In rejecting the Strickland article, the Wikipedia editor said the author’s references did “not show significant coverage (not just passing mentions) about the subject in published, reliable, secondary sources.” In other words, Wikipedia relies in part on the judgment of other gatekeepers to determine whether a person is noteworthy. That’s a problem, because on the whole news outlets and journalists—even well-intentioned ones—have a dismal track record at equitably representing women in their coverage.

Multiple analyses have found that, on average, men are quoted more often in news coverage than women by a factor of roughly three to one. The problem is particularly pronounced in coverage of STEM industries, where women are already in the minority.

Adrienne LaFrance, editor at the Atlantic.com, analyzed her own science stories published in 2013 and 2015 and was dismayed to find that women were quoted in less than 25% of them. Her colleague Ed Yong did the same, and was likewise chagrined to find that only 24% of the people quoted in his stories were women.

LaFrance and Yong are conscientious reporters; neither wants to perpetuate bias. By scrutinizing their own work, they show that when we ascribe authority only to people already identified as “experts” by those before us—as Wikipedia and many of us journalists do when quickly evaluating whose expertise is worthwhile—we absorb those earlier judges’ biases as well.

“We don’t contact the usual suspects because we’ve made some objective assessment of their worth, but because they were the easiest people to contact,” Yong wrote. “They topped a Google search. Other journalists had contacted them. They had reputations, but they accrued those reputations in a world where women are systematically disadvantaged compared to men.”

And what usually tops a Google search? Wikipedia. “A Wikipedia biography can give a scientist credibility,” Jess Wade and Maryam Zaringhalam wrote in Nature in August. The two are members of 500 Women Scientists, a group working to change perceptions of women in STEM. Adding biographies of women scientists to Wikipedia is one of their efforts.

“As with any democracy, results are determined by those who choose to participate,” they noted. “Who edits Wikipedia—and the biases they carry with them—matters.”
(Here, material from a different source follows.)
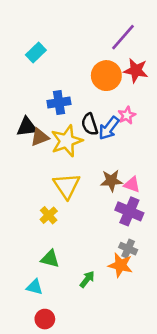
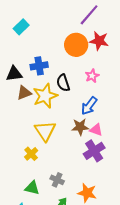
black triangle: (27, 127) -> (14, 74), moved
blue arrow: (109, 128) -> (89, 106), moved
purple cross: (129, 211) -> (94, 151), turned 35
gray cross: (128, 249) -> (57, 180), moved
Only 17% of English-language biographical articles on the site are about women, which is about the same proportion of Wikipedia editors who are female. The site’s own guidelines make clear that media coverage isn’t the only criteria for inclusion, especially for scientists; that standard doesn’t always seem to be fairly applied. At the time Strickland’s bio was rejected, the only cited sources on the live biography of her male collaborator Gérard Mourou were his faculty pages and links to the awards he’d received—evidence deemed insufficient in his female colleague’s case.

Clearly, scientists like Strickland are still doing groundbreaking work, even without Wikipedia entries or copious media coverage. But her exclusion from the world’s fifth-most popular website is a good reminder that the volume of a subject’s media coverage often says more about gatekeepers’ priorities than the achievements of the subjects themselves.